** Opening GIVEN DATA block **
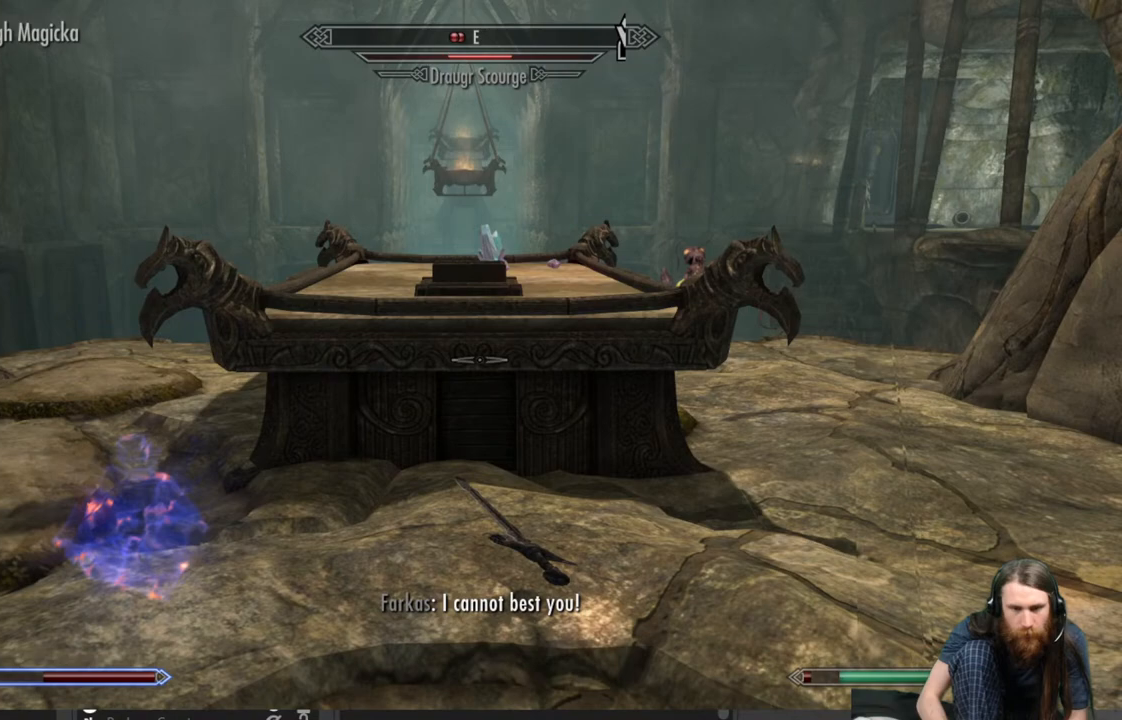
{"buttons": [], "left_stick": "center", "right_stick": "center", "events": []}
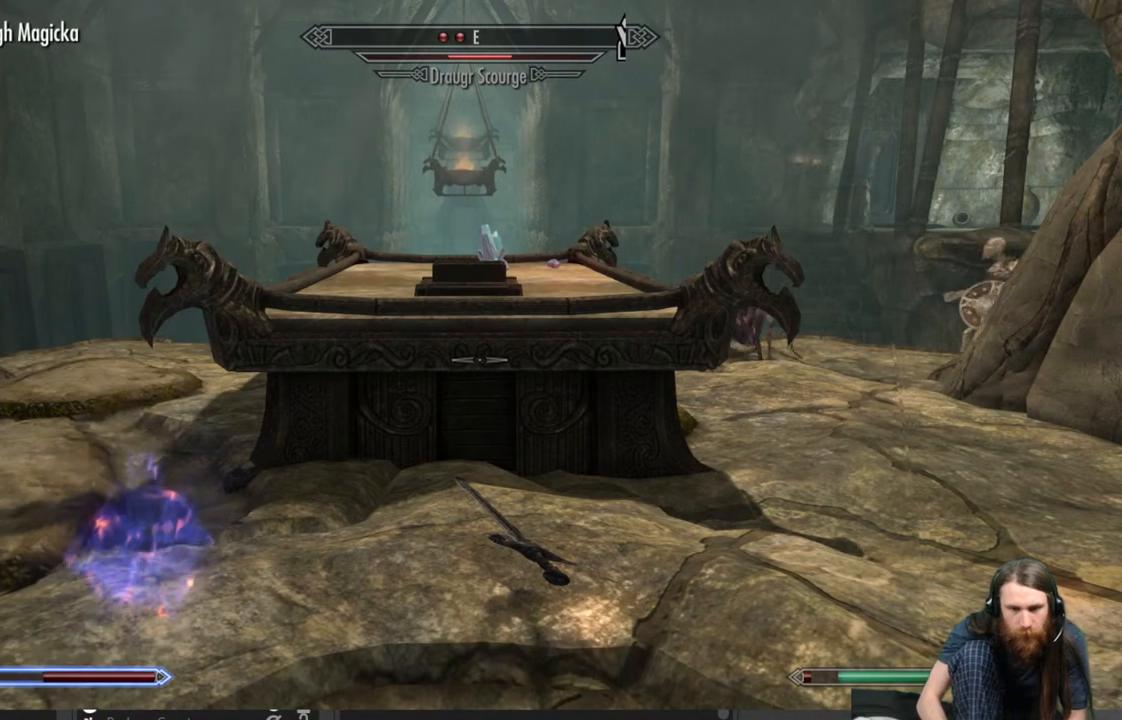
{"buttons": [], "left_stick": "center", "right_stick": "center", "events": []}
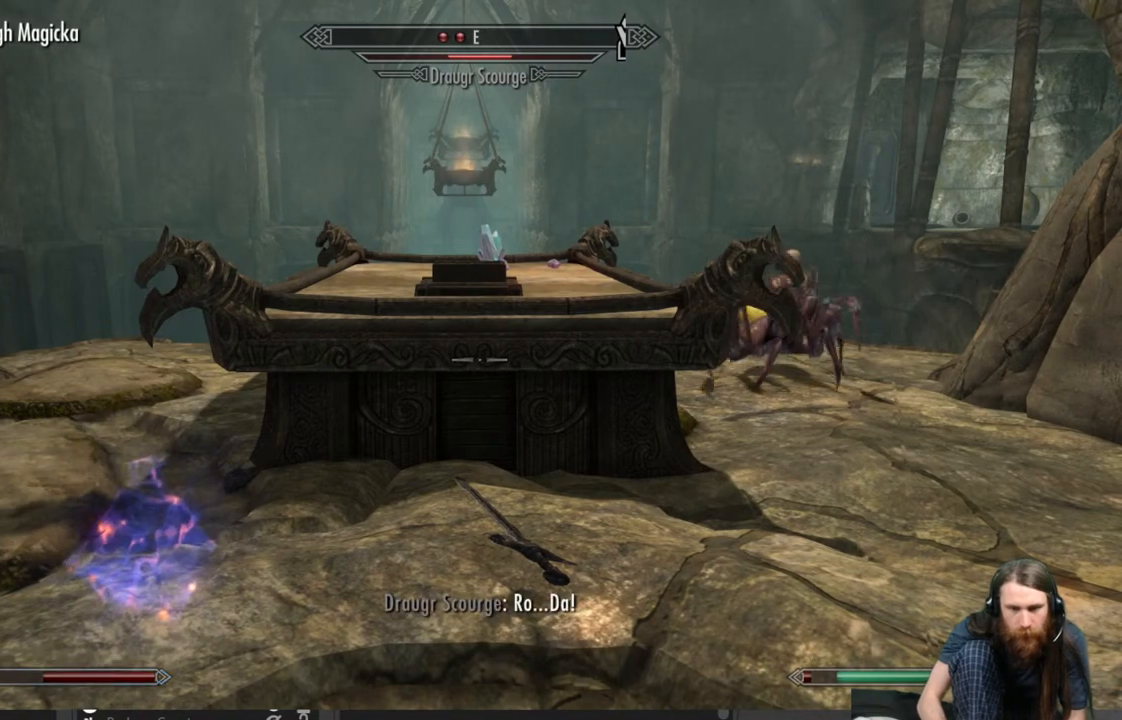
{"buttons": [], "left_stick": "center", "right_stick": "center", "events": []}
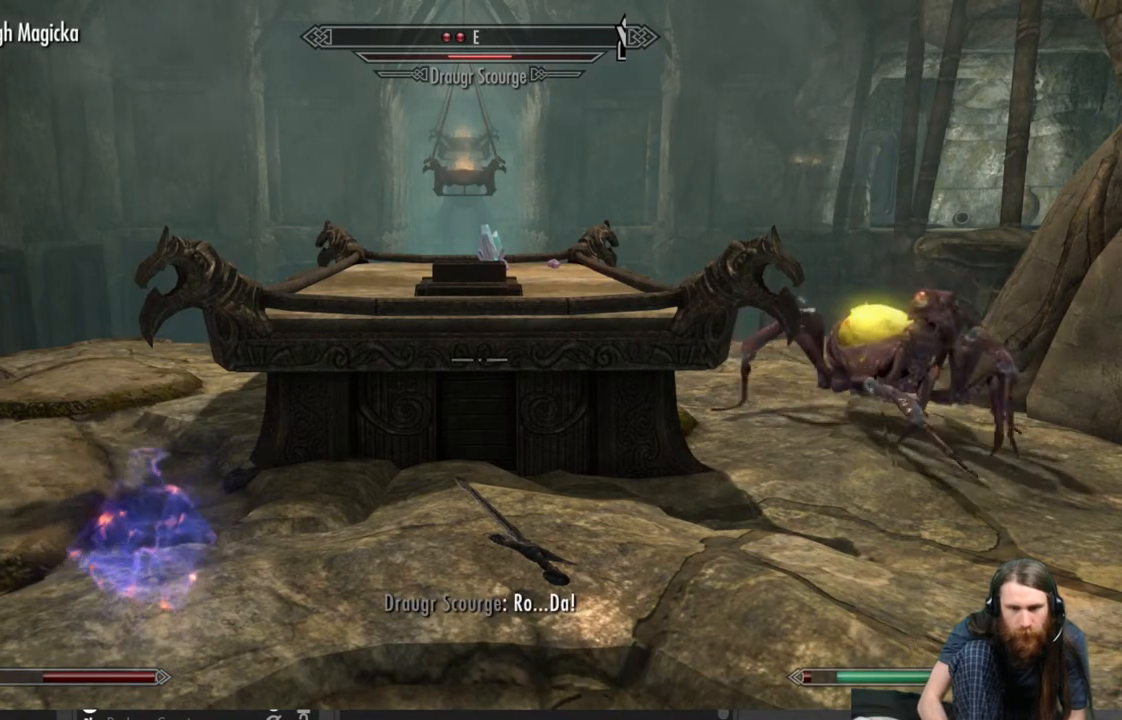
{"buttons": [], "left_stick": "center", "right_stick": "center", "events": []}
** Closing GIVEN DATA block **
**TASK REQUIREMENTS:**
Give the data above again exactly. Leave the pictures out.

**ANSWER:**
{"buttons": [], "left_stick": "center", "right_stick": "center", "events": []}
{"buttons": [], "left_stick": "center", "right_stick": "center", "events": []}
{"buttons": [], "left_stick": "center", "right_stick": "center", "events": []}
{"buttons": [], "left_stick": "center", "right_stick": "center", "events": []}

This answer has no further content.